Long Distance Relationship

Komunikasi dan koordinasi nampaknya menjadi barang mahal yang sulit untuk dilakukan. Long Distance Relationship yang kami lalui membuat harga komunikasi dan koordinasi menjadi melambung, premium. Sebagaimana yang telah aku sebut, kami berasal dari daerah tuntutan ilmu yang berbeda-beda. Aku dan Aini di Depok, Ridha di Bandung, Ade di Jogja, Dedew di Solo, dan Dery di Surabaya. Kemajuan teknologi komuniasi yang secara ajaib dapat menyulap orang yang jauh terasa dekat dan menyulap orang yang dekat terasa sangat jauh tetap saja memiliki keterbatasan. Terutama kesulitan menetukan waktu untuk bicara, melakukan perencanaan.

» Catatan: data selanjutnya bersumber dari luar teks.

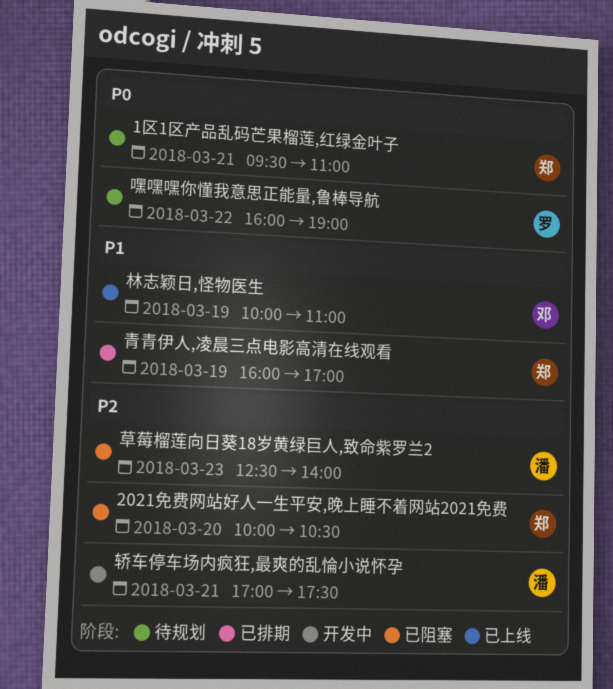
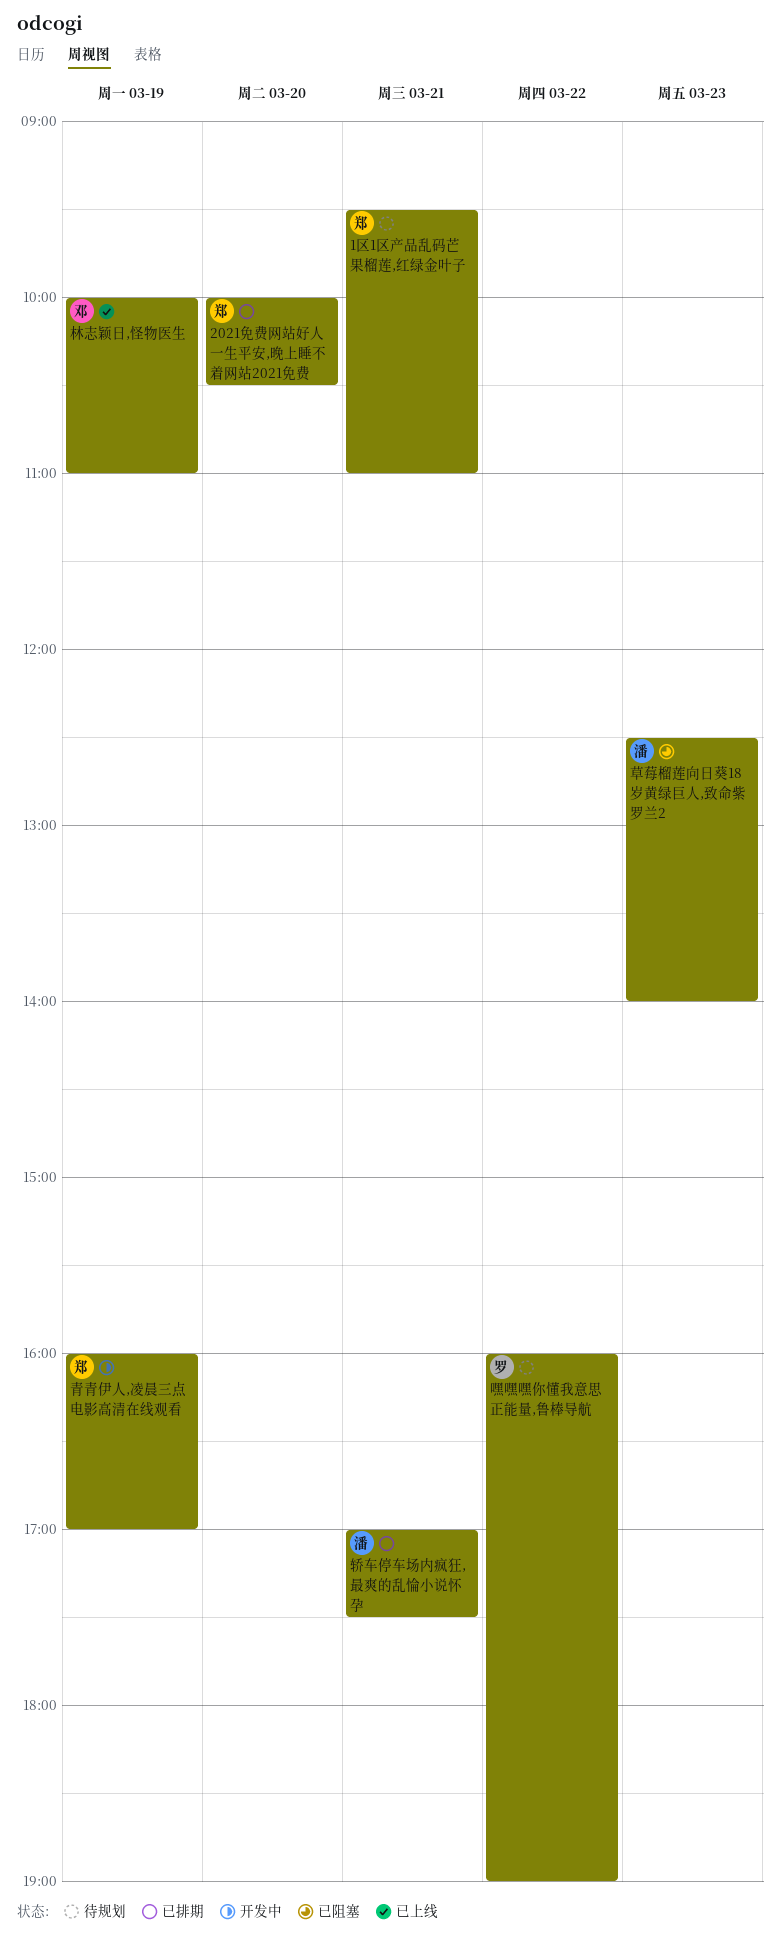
2021免费网站好人一生平安,晚上睡不着网站2021免费, status: 已阻塞 -> 已排期
轿车停车场内疯狂,最爽的乱惀小说怀孕, status: 开发中 -> 已排期
青青伊人,凌晨三点电影高清在线观看, status: 已排期 -> 开发中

Walaupun begitu, akhirnya trik rapat via facebook ala Ridha nan penuh dengan birokrasi dapat menjadi obat. Group conversation FB, dengan satu moderator, dan setiap ada yang mau berpendapat harus izin kepada moderator tersebut dan baru boleh berpendapat ketika moderator bilang, “oke wahyu masuk”,”Yak silahkan dedew”,”ok apa Aini”. Tidak bersahabat dengan waktu memang, buktinya waktupun bosan hingga begitu cepatnya meninggalkan kami pergi. Namun cara ini yang saat itu menurut kami terbaik.

Keterbatasan LDR tidak lantas membuat kami tidak menyiapkan perjalanan dengan baik, justeru sebaliknya. Setelah diskusi panjang kamipun menyepakati akan mencoba untuk mendaki salah satu pilar langit yang kokoh menyangga bumi Jawa Tengah, Gunung Merbabu. 15 – 18 Februari 2013 dipilih menjadi tanggal sakral pendakian setelah diskusi panjang layaknya menentukan tanggal pernikahan berdasarkan primbon. Tentu saja, masih dengan alat komunikasi canggih, group convetsation FB.

Semua dari kami paham if we fail to prepare we’re preparing to fail. Itinerary kami buat sebaik mungkin, peralatan dan logistik baik kelompok dan individu kami list dan siapkan, tiket kereta kami pesan jauh sebelum keberangkatan, sebulan sebelum keberangkatan juga kami wajibkan masing-masing untuk berlatih minimal jogging 30 menit setiap harinya, referensi tetang gunung Merbabu kami baca, kebetulan Dedew dan Ade juga sudah pernah mengunjungi gunung tersebut. Itu juga salah satu yang mendasari kami memilih Merbabu, pengalaman anggota tim selain tentunya keindahan Merbabu yang luar biasa.